Three-role Mode Overview
PolarDB-X supports the three-role mode for database management. In the three-role mode, three roles are created to manage databases. The three roles are database administrator (DBA), database security administrator (DSA), and data audit administrator (DAA). This makes your database more secure because the database management permissions are not granted to one account.
Risks and risk mitigation
Risks In traditional database O\&M mode, the DBA of a database is granted full permissions on the database. In this mode, issues can occur on your business in the following scenarios:
False positives that are identified by the DBA cause system security accidents.
The DBA performs malicious operations.
The DBA, third-party outsourcing personnel, or program developers that are not granted the required permissions can access sensitive data.
Three-role mode
In the three-role mode, the permissions that are granted to the DBA role in the traditional mode are divided among the DBA, DSA and DAA roles. Each role is granted a part of the database management permissions.PolarDB-X The following list describes the operations that each role can perform.
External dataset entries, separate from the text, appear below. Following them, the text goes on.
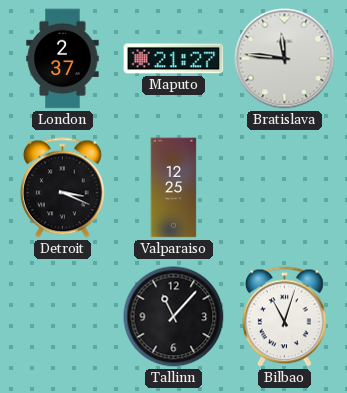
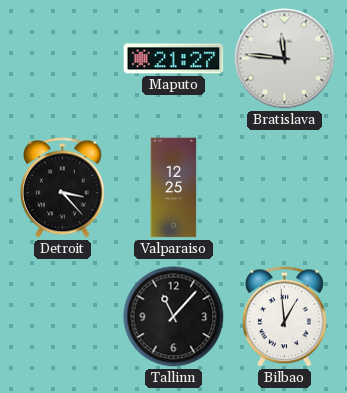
London: 2:37 -> none
Detroit: 3:19 -> 3:23
Bilbao: 11:03 -> 12:59
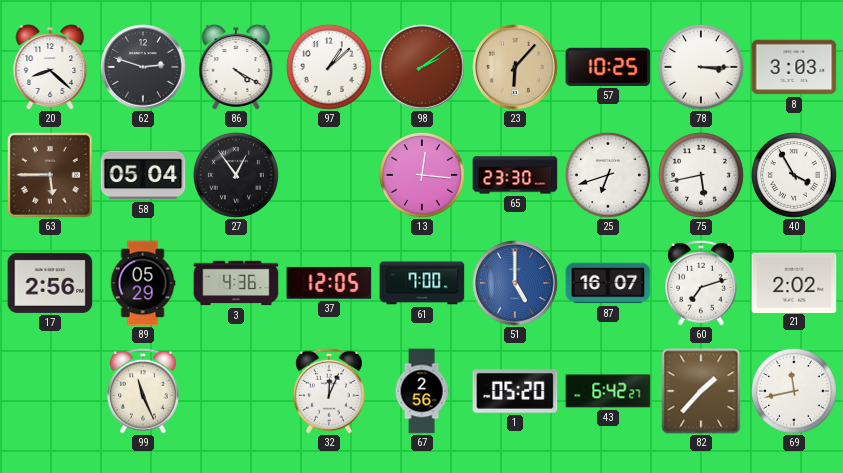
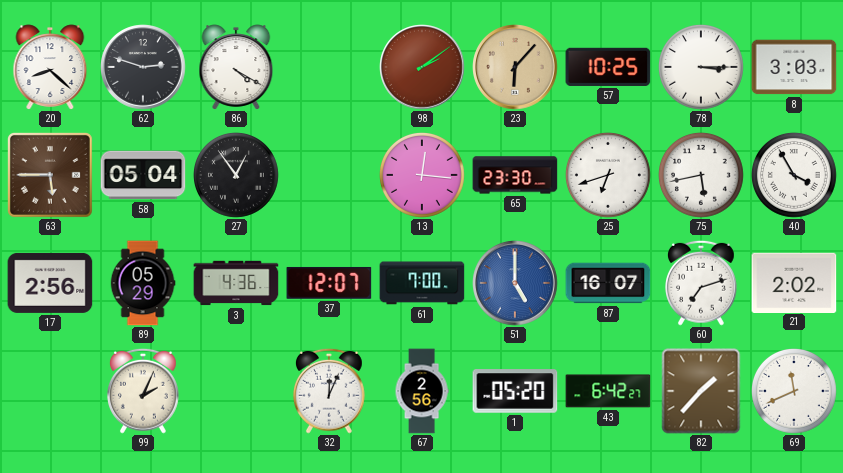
97: 1:08 -> none
37: 12:05 -> 12:07
99: 11:26 -> 2:04
69: 11:43 -> 11:41
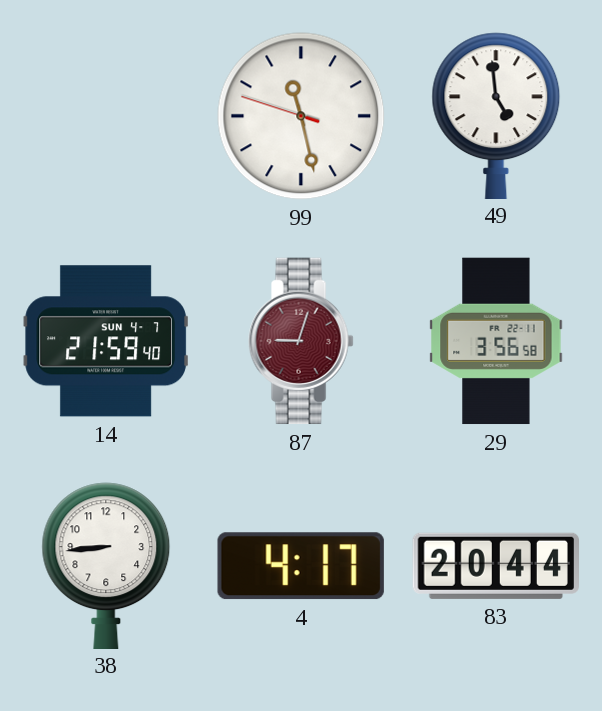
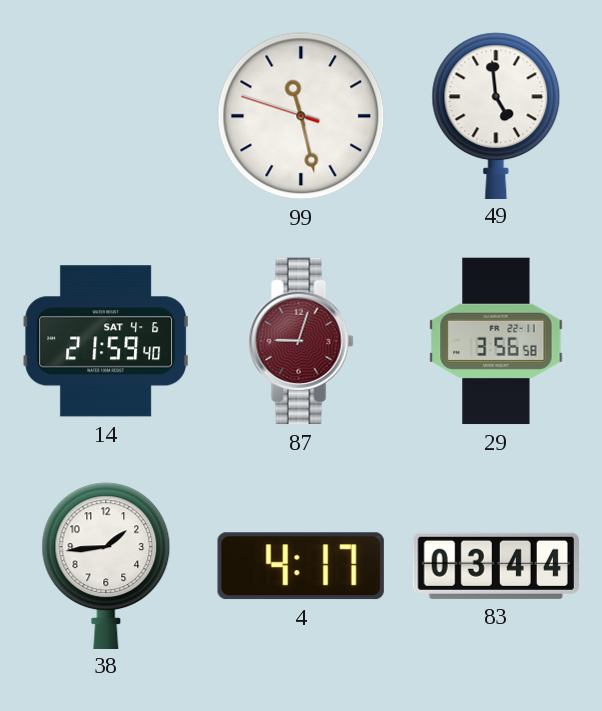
14 date: SUN 4-7 -> SAT 4-6
38: 8:44 -> 1:44
83: 20:44 -> 03:44
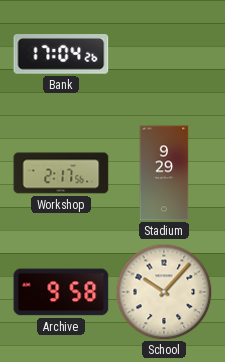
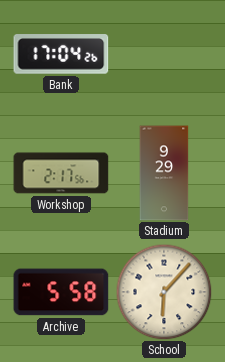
Archive: 9:58 -> 5:58
School: 10:07 -> 6:07
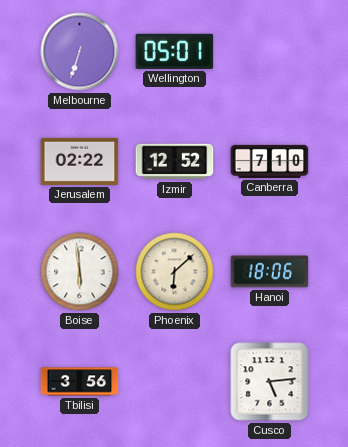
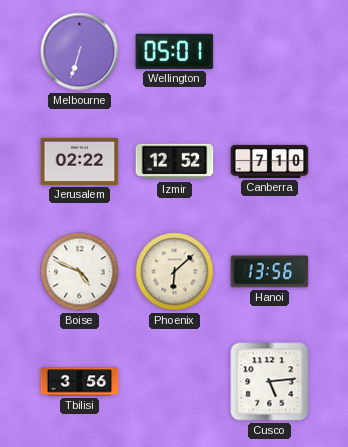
Boise: 5:59 -> 4:49
Hanoi: 18:06 -> 13:56
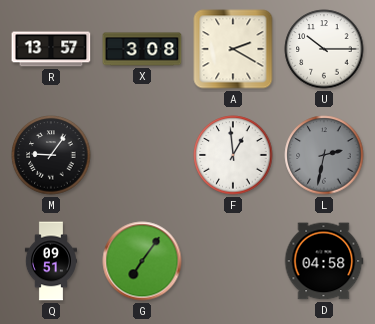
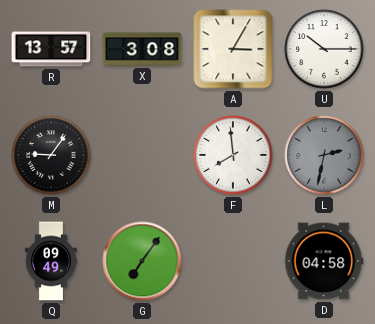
A: 2:20 -> 3:05
F: 12:59 -> 7:59
Q: 09:51 -> 09:49
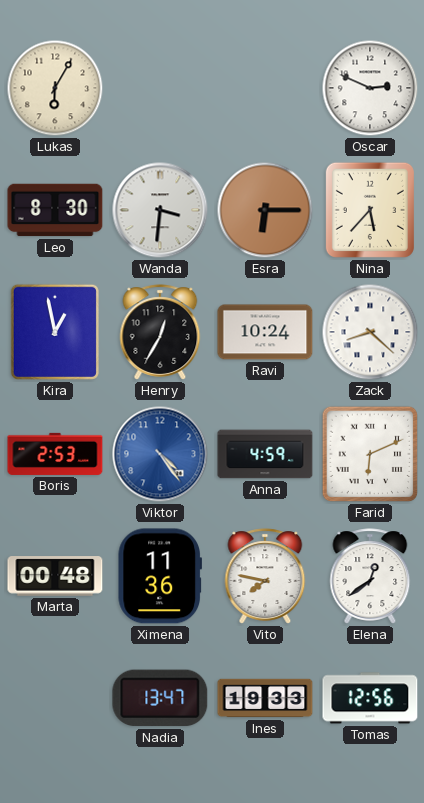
DBA: DBA is authorized to execute DDL statements.
DSA: DSA is authorized to manage roles and users, and grant permissions to standard accounts.
DAA: DAA is authorized to view audit logs.
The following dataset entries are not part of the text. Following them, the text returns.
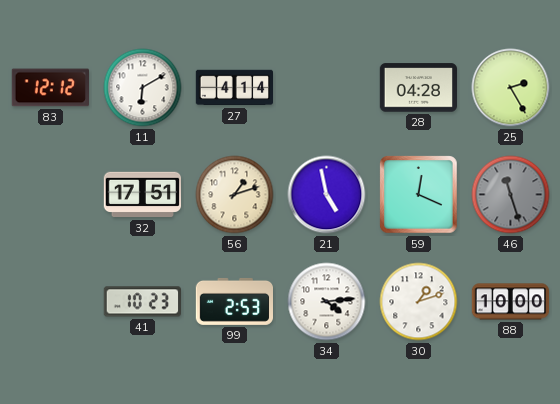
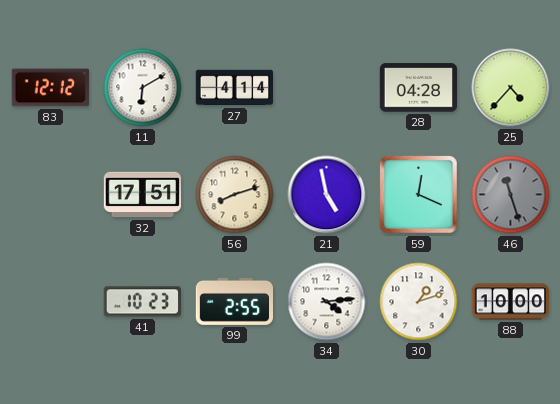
25: 2:25 -> 4:37
56: 1:12 -> 8:12
99: 2:53 -> 2:55
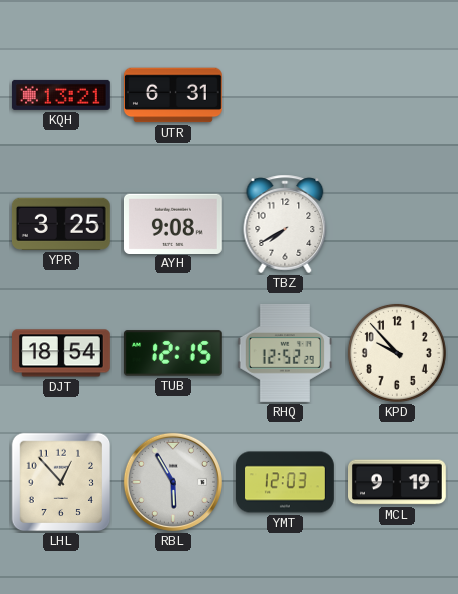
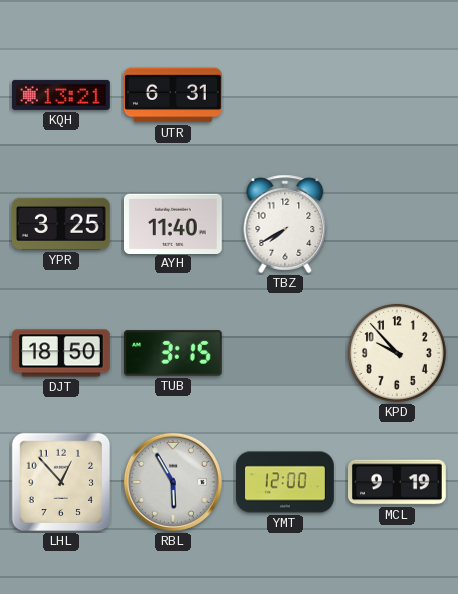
AYH: 9:08 -> 11:40
DJT: 18:54 -> 18:50
TUB: 12:15 -> 3:15
RHQ: 12:52 -> none
YMT: 12:03 -> 12:00
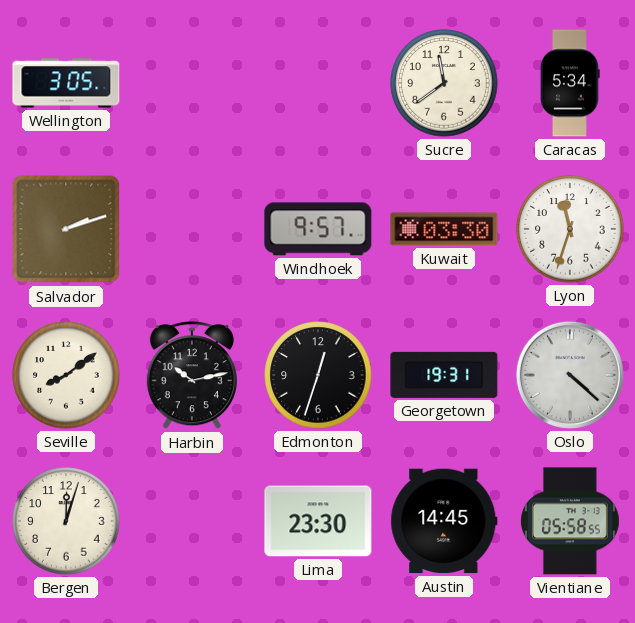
Permissions for different roles
The following table describes the permissions that are granted to each system account in the default mode and the three-role mode. Note
In the default mode, the DBA account is the privileged account. For more information about the privileged account, see Account types.
After you enable or disable the three-role mode for your instance, only the permissions that are granted to system accounts are changed. The system accounts include the privileged account, DBA account, DSA account, and DAA account. The permissions that are granted to standard accounts are not affected.
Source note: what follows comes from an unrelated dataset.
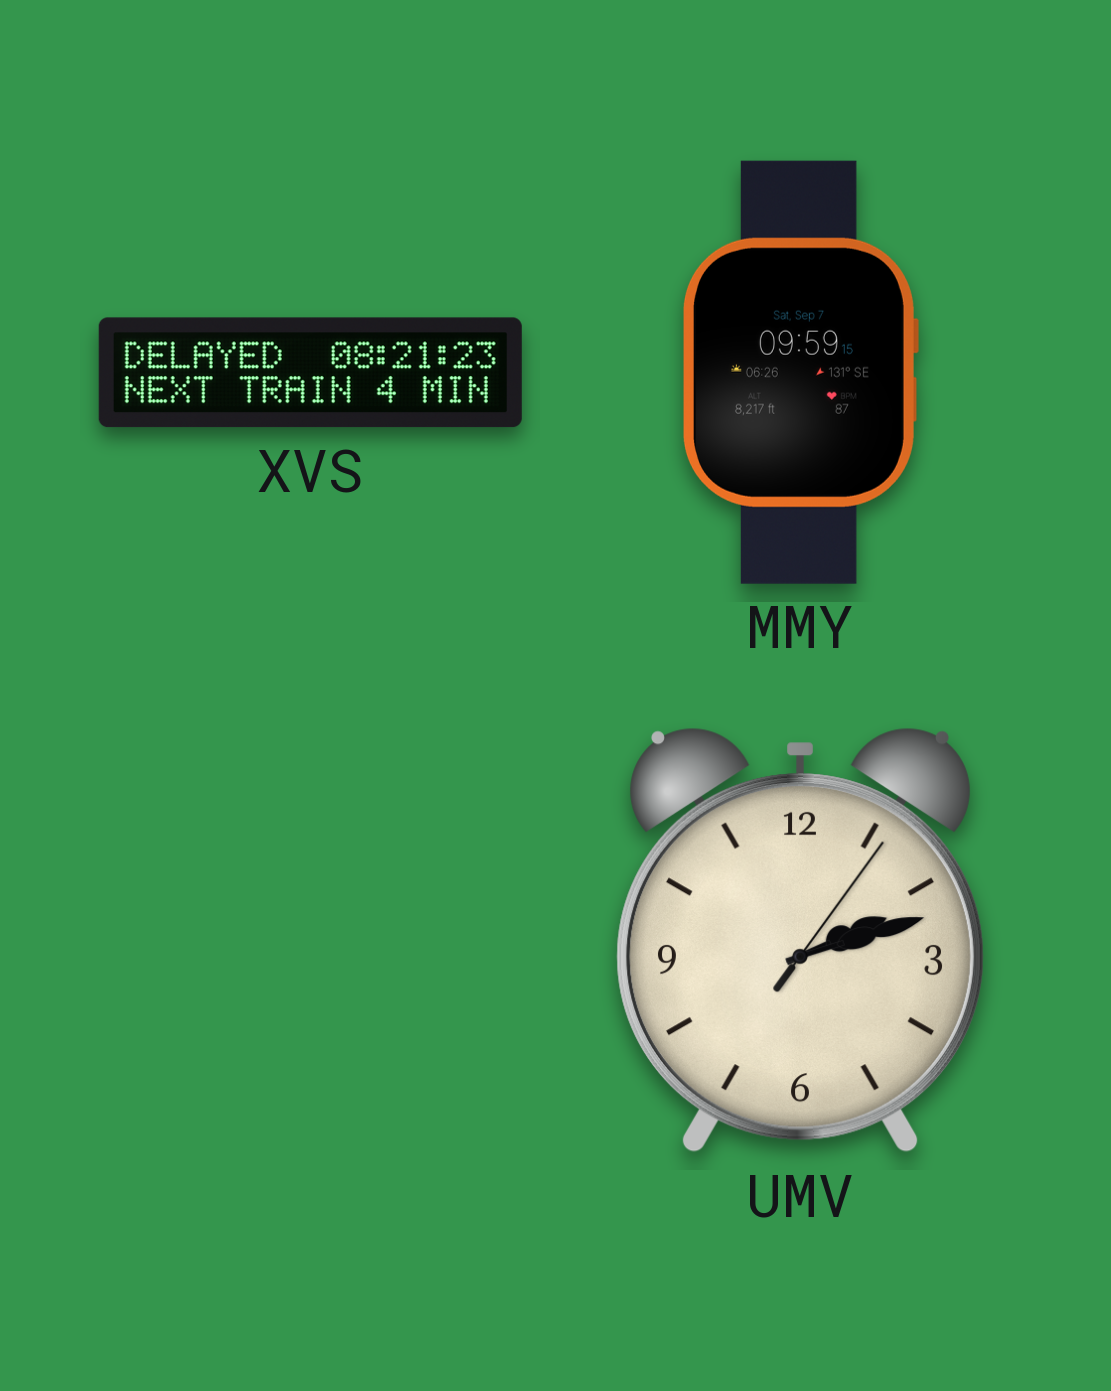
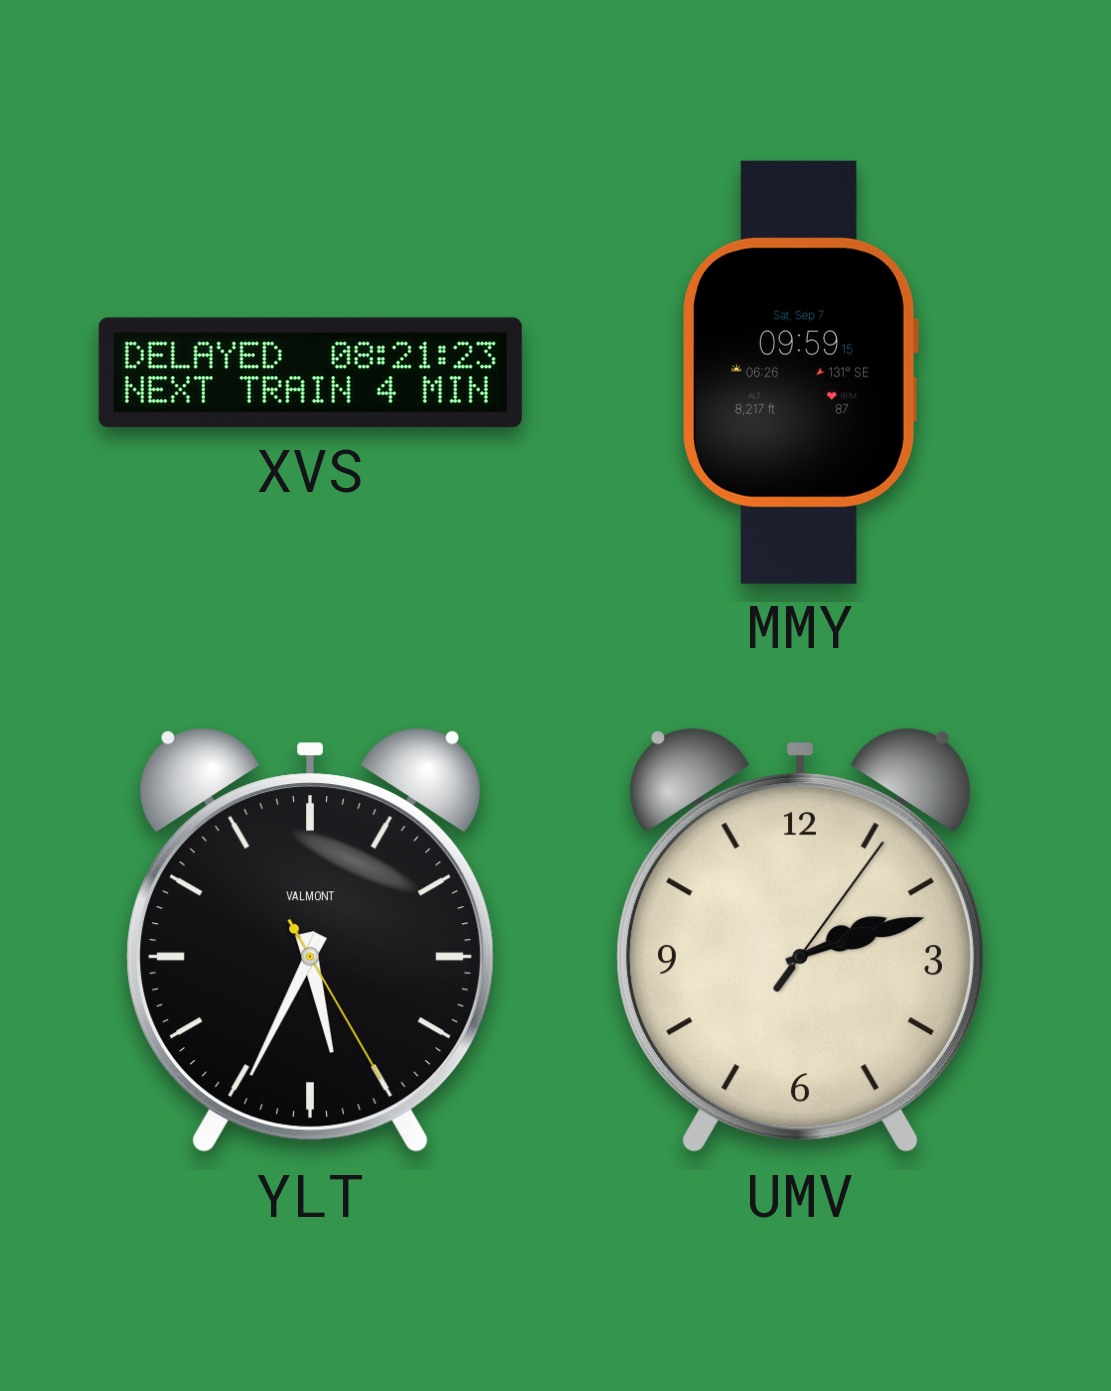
YLT: none -> 5:34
After the three-role mode is enabled, all system accounts are not authorized to execute DML statements, Data Query Language (DQL) statements, or Data Administration Language (DAL) statements. You can use the DSA account to grant permissions to standard accounts to execute these types of statements.
In the following table, Yes indicates that the account is granted the permissions for the corresponding operations. No indicates that the account is not granted the permissions for the corresponding operations.
{#concept-2074814-entry-krh-jd3-o8a}{#concept-2074814-entry-6m1-r2x-a6t}
| Permission | Default mode | Three-role mode | |||
|---|---|---|---|---|---|
| Operation type | Description | Privileged account | DBA account | DSA account | DAA account |
| DDL | ALTER TABLE CREATE TABLE CREATE VIEW CREATE INDEX CREATE CCL_RULE DROP VIEW DROP INDEX DROP TABLE * TRUNCATE TABLE | Yes | Yes | No | No |
| DML | DELETE UPDATE * INSERT | Yes | No | No | No |
| DQL | SELECT EXPLAIN | Yes | No | No | No |
| DAL | SHOW CCL_RULE SHOW INDEX | Yes | No | No | No |
| Operations on roles and accounts | Manage accounts and permissions Manage role permissions | Yes | No | Yes | No |
| Operations on audit logs | View audit logs in the following types of tables: information_schema.polardbx_audit_log information_schema.polardbx_ddl_log |
Yes | No | No | Yes |
Limits
Before you use the three-role mode, you must take note of the following limits:
You cannot run GRANT ROLE or REVOKE ROLE commands on the DBA, DSA, and DAA accounts.
You cannot run GRANT PRIVILEGES or REVOKE PRIVILEGES commands on the DBA, DSA, and DAA accounts.
You can change the password of a system account when you use the account to log on to the database. For example, if you want to change the password of the DBA account, you must log on to the database by using the DBA account.
You cannot run the SET DEFAULT ROLE command on the DBA, DSA, and DAA accounts.